--- EXTRACT TO READ ---

The remainder of the paper is organized as follows. Section 2 describes the materials and methods, including data collection, preprocessing, four supervised models for body-weight prediction (RF, XGBoost, Extra Trees (ET), ANN), and the ET-based feeding schedule. Section 3 reports predictive performance on held-out test sets stratified by batch, provides breed-specific evaluation metrics with confidence intervals, analyzes feature importance rankings, and presents illustrative feeding schedule outcomes. Section 4 discusses implications and future directions, and the conclusions are presented in Section 5.

2. Materials and Methods

The design concept of the feeding scheduling system is illustrated in Figure 1. Market demand and planned processing dates are communicated to producers by wholesalers, from which a target live weight and desired processing date are specified. The current flock average live weight is verified, after which the scheduling procedure is initiated. Birds are reared in commercial poultry houses. Given age, target live weight, planned processing date, and environmental conditions, the system estimates the cage level live weight and the required daily ration, and adjusts the daily feed supply according to the observed cage average live weight and cumulative intake. Routine monitoring includes body weight and feed intake measurements, and daily allocations are updated according to system recommendations to guide each cage toward the target live weight on schedule.

Based on this workflow, a two-stage practical feeding scheduling system was adopted. In stage one, predictive models for daily live weight and interval total-feed requirement were developed; in stage two, a daily feeding schedule was generated and iteratively updated using new observations. In the present implementation, the optimization targets the day-to-day allocation of a fixed commercial diet, so nutrient composition was not modified by the feeding planning module.

Let $i =1,\dots ,n$ denote the day index and let $g\left(i\right)$ map each day to its stocking barn (batch). The raw date string $t_i^{\mathit{raw}}$ was parsed into ISO-8601 datetime format $t_i$ [33], and bird age was computed as the day-level difference between $t_i$ and the batch-specific start date $t_{g\left(i\right),0}$.

$${\mathrm{Age}}_i={\displaystyle \frac{t_i-t_{g\left(i\right),0}}{1 \mathrm{day}}}\hspace{0.17em}.$$

(1)

Let $N_i$ denote the number of birds and $F_i$ the total feed provided on day $i$ $(\mathrm{g}/\mathrm{d}\mathrm{a}\mathrm{y})$; the average daily feed allowance per bird is then

$$f_i={\displaystyle \frac{F_i}{N_i}}\hspace{1em}(\mathrm{g}/\mathrm{day}),$$

(2)

--- MATERIAL SUPPLIED ---

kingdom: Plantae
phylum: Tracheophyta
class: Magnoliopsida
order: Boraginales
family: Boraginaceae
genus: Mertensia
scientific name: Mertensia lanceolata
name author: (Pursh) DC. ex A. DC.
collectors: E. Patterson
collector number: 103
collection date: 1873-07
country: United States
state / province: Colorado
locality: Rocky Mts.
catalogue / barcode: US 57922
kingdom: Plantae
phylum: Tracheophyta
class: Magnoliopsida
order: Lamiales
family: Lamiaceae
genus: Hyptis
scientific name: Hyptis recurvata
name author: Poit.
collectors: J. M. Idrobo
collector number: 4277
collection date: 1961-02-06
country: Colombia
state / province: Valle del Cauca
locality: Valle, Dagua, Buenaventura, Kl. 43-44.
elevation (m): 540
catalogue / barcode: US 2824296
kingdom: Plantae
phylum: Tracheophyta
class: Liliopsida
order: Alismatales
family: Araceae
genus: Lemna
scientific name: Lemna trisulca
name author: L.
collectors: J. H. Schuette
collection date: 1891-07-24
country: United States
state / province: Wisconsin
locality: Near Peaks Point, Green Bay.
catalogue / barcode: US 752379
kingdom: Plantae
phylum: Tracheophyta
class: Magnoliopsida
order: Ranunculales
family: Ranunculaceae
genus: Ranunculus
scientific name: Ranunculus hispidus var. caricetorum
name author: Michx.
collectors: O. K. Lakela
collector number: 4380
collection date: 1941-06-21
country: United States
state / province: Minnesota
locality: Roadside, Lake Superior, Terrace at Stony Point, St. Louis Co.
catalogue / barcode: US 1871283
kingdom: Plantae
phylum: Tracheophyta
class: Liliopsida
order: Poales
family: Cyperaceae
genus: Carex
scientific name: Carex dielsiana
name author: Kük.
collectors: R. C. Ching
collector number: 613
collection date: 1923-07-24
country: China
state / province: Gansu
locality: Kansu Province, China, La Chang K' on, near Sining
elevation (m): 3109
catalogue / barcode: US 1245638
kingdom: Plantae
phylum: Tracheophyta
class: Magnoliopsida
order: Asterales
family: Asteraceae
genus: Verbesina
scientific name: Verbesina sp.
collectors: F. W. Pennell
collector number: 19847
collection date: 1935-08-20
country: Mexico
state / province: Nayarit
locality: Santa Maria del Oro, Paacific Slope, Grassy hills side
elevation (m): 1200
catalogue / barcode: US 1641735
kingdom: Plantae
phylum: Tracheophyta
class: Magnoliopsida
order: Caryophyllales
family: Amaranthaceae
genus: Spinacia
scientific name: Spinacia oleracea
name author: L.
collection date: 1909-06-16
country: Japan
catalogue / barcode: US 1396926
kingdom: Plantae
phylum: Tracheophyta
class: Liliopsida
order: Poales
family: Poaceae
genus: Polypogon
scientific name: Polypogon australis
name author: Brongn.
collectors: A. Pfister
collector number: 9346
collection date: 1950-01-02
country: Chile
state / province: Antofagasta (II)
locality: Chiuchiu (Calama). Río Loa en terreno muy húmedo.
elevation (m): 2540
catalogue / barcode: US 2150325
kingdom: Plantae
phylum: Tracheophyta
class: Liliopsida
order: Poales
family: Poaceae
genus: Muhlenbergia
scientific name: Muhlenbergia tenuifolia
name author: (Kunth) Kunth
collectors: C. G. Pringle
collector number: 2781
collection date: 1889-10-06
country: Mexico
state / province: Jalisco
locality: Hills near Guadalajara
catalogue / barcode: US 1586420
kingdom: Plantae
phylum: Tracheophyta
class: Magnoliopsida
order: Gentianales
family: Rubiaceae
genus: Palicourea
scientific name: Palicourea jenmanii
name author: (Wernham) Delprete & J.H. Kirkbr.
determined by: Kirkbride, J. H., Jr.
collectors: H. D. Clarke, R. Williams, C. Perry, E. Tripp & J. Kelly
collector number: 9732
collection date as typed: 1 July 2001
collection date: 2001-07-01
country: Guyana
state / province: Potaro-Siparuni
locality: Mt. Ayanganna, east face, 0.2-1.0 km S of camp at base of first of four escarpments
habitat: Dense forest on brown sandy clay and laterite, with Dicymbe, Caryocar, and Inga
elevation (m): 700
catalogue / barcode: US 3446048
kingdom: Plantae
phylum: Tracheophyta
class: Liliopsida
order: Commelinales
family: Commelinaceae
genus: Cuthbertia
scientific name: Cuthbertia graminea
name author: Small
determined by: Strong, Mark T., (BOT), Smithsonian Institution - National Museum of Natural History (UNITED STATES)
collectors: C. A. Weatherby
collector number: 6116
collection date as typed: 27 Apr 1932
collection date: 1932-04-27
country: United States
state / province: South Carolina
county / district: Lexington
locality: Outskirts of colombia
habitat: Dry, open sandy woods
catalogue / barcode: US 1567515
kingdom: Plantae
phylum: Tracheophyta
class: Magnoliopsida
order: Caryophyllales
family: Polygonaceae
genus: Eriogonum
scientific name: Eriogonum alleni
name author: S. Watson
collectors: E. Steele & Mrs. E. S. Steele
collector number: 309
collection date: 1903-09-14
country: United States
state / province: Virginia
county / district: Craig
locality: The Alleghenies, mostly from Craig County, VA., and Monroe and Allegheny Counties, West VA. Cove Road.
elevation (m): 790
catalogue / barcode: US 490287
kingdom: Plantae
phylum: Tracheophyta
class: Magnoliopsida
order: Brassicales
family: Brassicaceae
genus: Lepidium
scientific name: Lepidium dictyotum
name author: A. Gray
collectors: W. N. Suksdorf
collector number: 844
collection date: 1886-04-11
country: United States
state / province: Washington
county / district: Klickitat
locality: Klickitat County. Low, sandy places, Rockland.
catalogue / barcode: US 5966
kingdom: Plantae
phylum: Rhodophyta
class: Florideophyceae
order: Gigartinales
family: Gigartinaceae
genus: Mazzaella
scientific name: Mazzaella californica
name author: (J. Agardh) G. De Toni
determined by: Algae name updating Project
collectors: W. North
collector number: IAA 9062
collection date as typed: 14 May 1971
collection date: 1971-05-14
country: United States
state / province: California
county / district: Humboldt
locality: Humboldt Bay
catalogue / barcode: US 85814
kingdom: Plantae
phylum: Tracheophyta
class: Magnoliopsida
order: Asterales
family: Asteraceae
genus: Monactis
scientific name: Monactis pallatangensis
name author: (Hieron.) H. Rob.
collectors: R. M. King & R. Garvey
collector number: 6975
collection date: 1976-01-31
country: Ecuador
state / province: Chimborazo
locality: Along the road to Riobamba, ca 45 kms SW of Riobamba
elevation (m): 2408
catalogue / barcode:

---

**DIRECTIONS FOR THIS TASK**
From the poultry feeding-schedule text above, set down word for word the part that opens with the words containing "Based on this" and closes with "feeding planning module.".

**WRITTEN REPLY**
Based on this workflow, a two-stage practical feeding scheduling system was adopted. In stage one, predictive models for daily live weight and interval total-feed requirement were developed; in stage two, a daily feeding schedule was generated and iteratively updated using new observations. In the present implementation, the optimization targets the day-to-day allocation of a fixed commercial diet, so nutrient composition was not modified by the feeding planning module.